A drilling fluid flow regulator may be a pump, which may pump drilling fluid into or out of the well bore. A pump may be used in situations such as loss of circulation, where the flow of drilling fluid may be halted to prevent further loss of drilling fluid. Many pumps 46, FIG. 4, known in the art are suitable for pumping drilling fluid into or out of a well bore. Alternately, a drilling fluid flow regulator may be an electrically operated shutoff valve located within the tool string, which may close to restrict the flow of drilling fluid. An electrically operated shutoff valve which may be adapted to the present invention by wiring the shutoff valve to respond to a downhole signal 36 by opening or closing is disclosed in U.S. Pat. No. 3,477,526 to Jones, et al. Nov. 11, 1969 and is herein incorporated by reference.

FIG. 2 is an apparatus for responding to an anomalous change in downhole pressure. The pressure sensor 37 comprises a sensor 40 for detecting an anomalous change in downhole pressure and a transmitter 39 for sending a signal 36 along the segmented electromagnetic transmission path 34 in the downhole tool string 35. The receiver 38 comprises a signal receiver 41 for receiving a signal 36. This apparatus differs from the apparatus shown in FIG. 1 in that the receiver 38 further comprises an actuator 58 for actuating an action performing device 42. The action performing device 42 may be a blowout preventor, a drilling fluid flow regulator, and an alarm. The receiver 38 may be a router and may be in communication with many action performing devices 42. The router may route the signal 36 to one or more of the action performing devices 42. For example, the signal 36 may be a packet having a destination address, and the router may route the signal 36 to the appropriate action performing device 42. Alternatively, the signal 36 may contain information about the anomalous change in downhole pressure, and the router may have control circuitry which interprets the downhole condition from the signal 36 and routes the signal to the appropriate action performing devices 42.

FIG. 3 is a diagram of an apparatus for responding to an anomalous change in downhole pressure in a downhole tool string 35. The apparatus comprises a segmented electromagnetic transmission path 34 which comprises multiple downhole nodes 32 and is integrated into the downhole tool string 35. The nodes 32 may be as complex as the nodes discussed in U.S. patent application Ser. No. 10/710,790, entitled “Distributed Downhole Drilling Network,” and filed Aug. 3, 2004 in the name of David Hall, et. al. The nodes 32 may alternately be as simple as a network interface modem or control logic for interfacing with a network. The pressure sensor may be located near the bottom of the tool string 35 at a first location 100 and the receiver may be located near the top of the tool string 35 at a second location 101 where the automated response may take place. The first and second locations 100, 101 may both be located downhole. The first and second locations 100, 101 may also be immediately adjacent one another.

Typically, the electromagnetic transmission path comprises inductive couplers 72. The inductive couplers 72 may allow electromagnetic signals to be transmitted across joints of a segmented tool string. The transmission of electromagnetic signals may permit the signal 36 to move rapidly through the tools string, and may allow the signal 36 to reach the receiver 38 in time to react to the anomalous change in downhole pressure. For example, the signal 36 may be able to notify the receiver 38 of a blowout before the drilling fluid or tool string is ejected from the well bore. In this embodiment, a computer 31 is also in communication with the transmission path 34.

* Directive:
Rewrite the part of the downhole pressure passage that opens with "Typically, the electromagnetic" and closes with "transmission path 34.", putting "magnetic couplers" wherever "inductive couplers" appears.

* Extracted information:
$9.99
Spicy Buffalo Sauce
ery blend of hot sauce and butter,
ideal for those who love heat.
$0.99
* * *
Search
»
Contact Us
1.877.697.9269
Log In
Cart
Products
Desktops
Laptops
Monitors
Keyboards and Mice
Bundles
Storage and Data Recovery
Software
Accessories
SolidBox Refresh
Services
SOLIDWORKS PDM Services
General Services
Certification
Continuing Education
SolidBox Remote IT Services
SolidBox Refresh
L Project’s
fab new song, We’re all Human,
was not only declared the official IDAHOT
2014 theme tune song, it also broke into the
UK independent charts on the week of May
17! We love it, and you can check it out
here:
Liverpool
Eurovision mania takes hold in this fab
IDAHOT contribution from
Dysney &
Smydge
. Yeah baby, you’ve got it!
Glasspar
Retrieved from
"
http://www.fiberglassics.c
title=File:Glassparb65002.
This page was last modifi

* Solution for this exercise:
Typically, the electromagnetic transmission path comprises magnetic couplers 72. The magnetic couplers 72 may allow electromagnetic signals to be transmitted across joints of a segmented tool string. The transmission of electromagnetic signals may permit the signal 36 to move rapidly through the tools string, and may allow the signal 36 to reach the receiver 38 in time to react to the anomalous change in downhole pressure. For example, the signal 36 may be able to notify the receiver 38 of a blowout before the drilling fluid or tool string is ejected from the well bore. In this embodiment, a computer 31 is also in communication with the transmission path 34.